*ACTIVITY*. Copy exactly. Include the line containing "circuit board in white cover [366,282,443,338]", every line after it, and the last line below, but no pictures.

Camera-frame cuboid estimates:

|---|

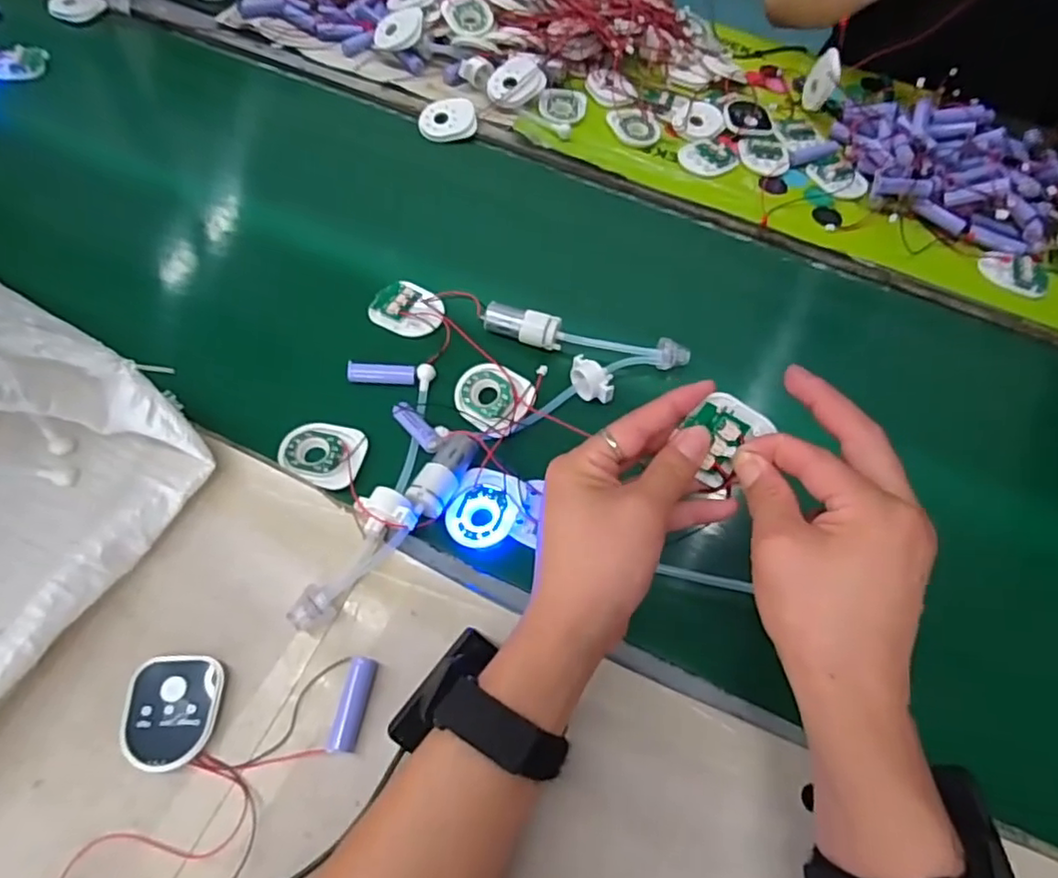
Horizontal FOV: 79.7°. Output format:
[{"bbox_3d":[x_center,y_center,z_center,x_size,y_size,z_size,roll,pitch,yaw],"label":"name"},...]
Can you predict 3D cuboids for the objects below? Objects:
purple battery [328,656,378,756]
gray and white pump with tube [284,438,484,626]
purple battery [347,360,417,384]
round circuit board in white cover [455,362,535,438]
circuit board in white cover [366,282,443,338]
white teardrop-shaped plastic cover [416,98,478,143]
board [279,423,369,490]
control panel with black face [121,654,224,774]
[{"bbox_3d":[-0.099,0.148,0.356,0.014,0.014,0.049,10,60,4],"label":"purple battery"},{"bbox_3d":[-0.090,0.050,0.401,0.037,0.023,0.155,38,66,19],"label":"gray and white pump with tube"},{"bbox_3d":[-0.110,-0.048,0.476,0.050,0.010,0.016,1,60,-1],"label":"purple battery"},{"bbox_3d":[-0.028,-0.030,0.460,0.060,0.008,0.048,36,82,23],"label":"round circuit board in white cover"},{"bbox_3d":[-0.098,-0.107,0.513,0.057,0.008,0.048,2,60,0],"label":"circuit board in white cover"},{"bbox_3d":[-0.083,-0.327,0.649,0.059,0.010,0.053,-14,61,-10],"label":"white teardrop-shaped plastic cover"},{"bbox_3d":[-0.142,0.011,0.438,0.056,0.008,0.048,9,60,3],"label":"board"},{"bbox_3d":[-0.196,0.150,0.349,0.049,0.015,0.057,-1,60,-3],"label":"control panel with black face"}]

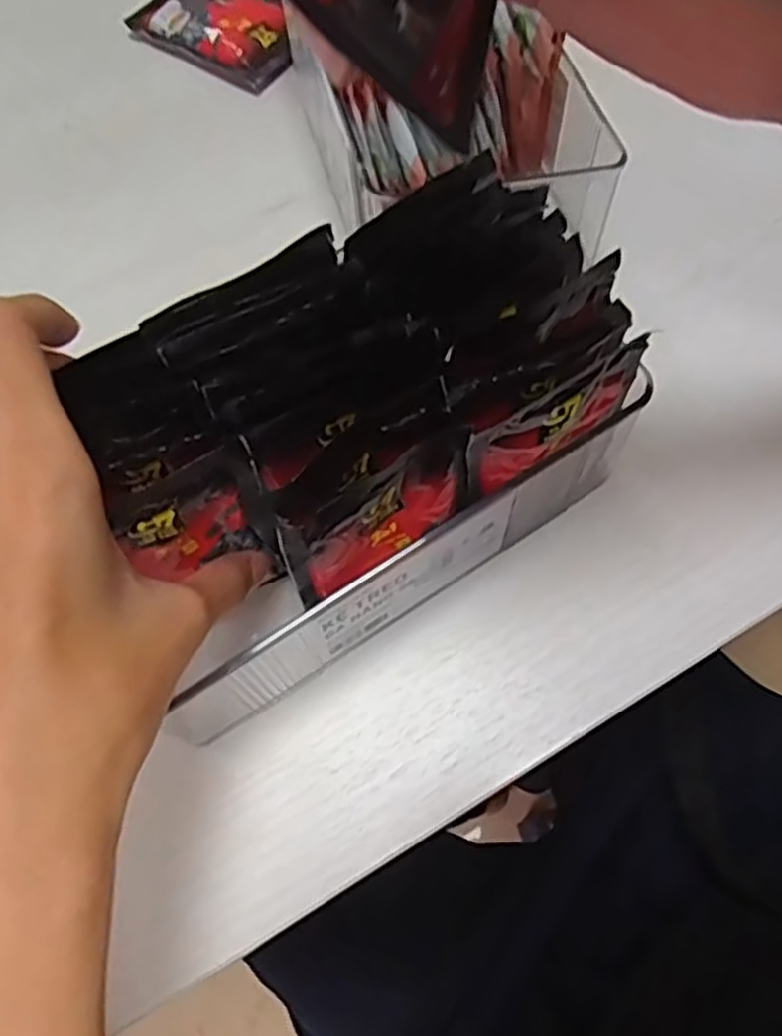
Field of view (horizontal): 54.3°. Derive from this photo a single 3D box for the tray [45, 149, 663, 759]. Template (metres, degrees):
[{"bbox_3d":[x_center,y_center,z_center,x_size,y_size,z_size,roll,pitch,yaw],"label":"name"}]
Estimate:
[{"bbox_3d":[-0.013,-0.022,0.275,0.187,0.104,0.106,-31,70,-10],"label":"tray"}]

|---|

*RESPONSE BOX*.
circuit board in white cover [366,282,443,338]
white teardrop-shaped plastic cover [416,98,478,143]
board [279,423,369,490]
control panel with black face [121,654,224,774]
[{"bbox_3d":[-0.099,0.148,0.356,0.014,0.014,0.049,10,60,4],"label":"purple battery"},{"bbox_3d":[-0.090,0.050,0.401,0.037,0.023,0.155,38,66,19],"label":"gray and white pump with tube"},{"bbox_3d":[-0.110,-0.048,0.476,0.050,0.010,0.016,1,60,-1],"label":"purple battery"},{"bbox_3d":[-0.028,-0.030,0.460,0.060,0.008,0.048,36,82,23],"label":"round circuit board in white cover"},{"bbox_3d":[-0.098,-0.107,0.513,0.057,0.008,0.048,2,60,0],"label":"circuit board in white cover"},{"bbox_3d":[-0.083,-0.327,0.649,0.059,0.010,0.053,-14,61,-10],"label":"white teardrop-shaped plastic cover"},{"bbox_3d":[-0.142,0.011,0.438,0.056,0.008,0.048,9,60,3],"label":"board"},{"bbox_3d":[-0.196,0.150,0.349,0.049,0.015,0.057,-1,60,-3],"label":"control panel with black face"}]

Field of view (horizontal): 54.3°. Derive from this photo a single 3D box for the tray [45, 149, 663, 759]. Template (metres, degrees):
[{"bbox_3d":[x_center,y_center,z_center,x_size,y_size,z_size,roll,pitch,yaw],"label":"name"}]
Estimate:
[{"bbox_3d":[-0.013,-0.022,0.275,0.187,0.104,0.106,-31,70,-10],"label":"tray"}]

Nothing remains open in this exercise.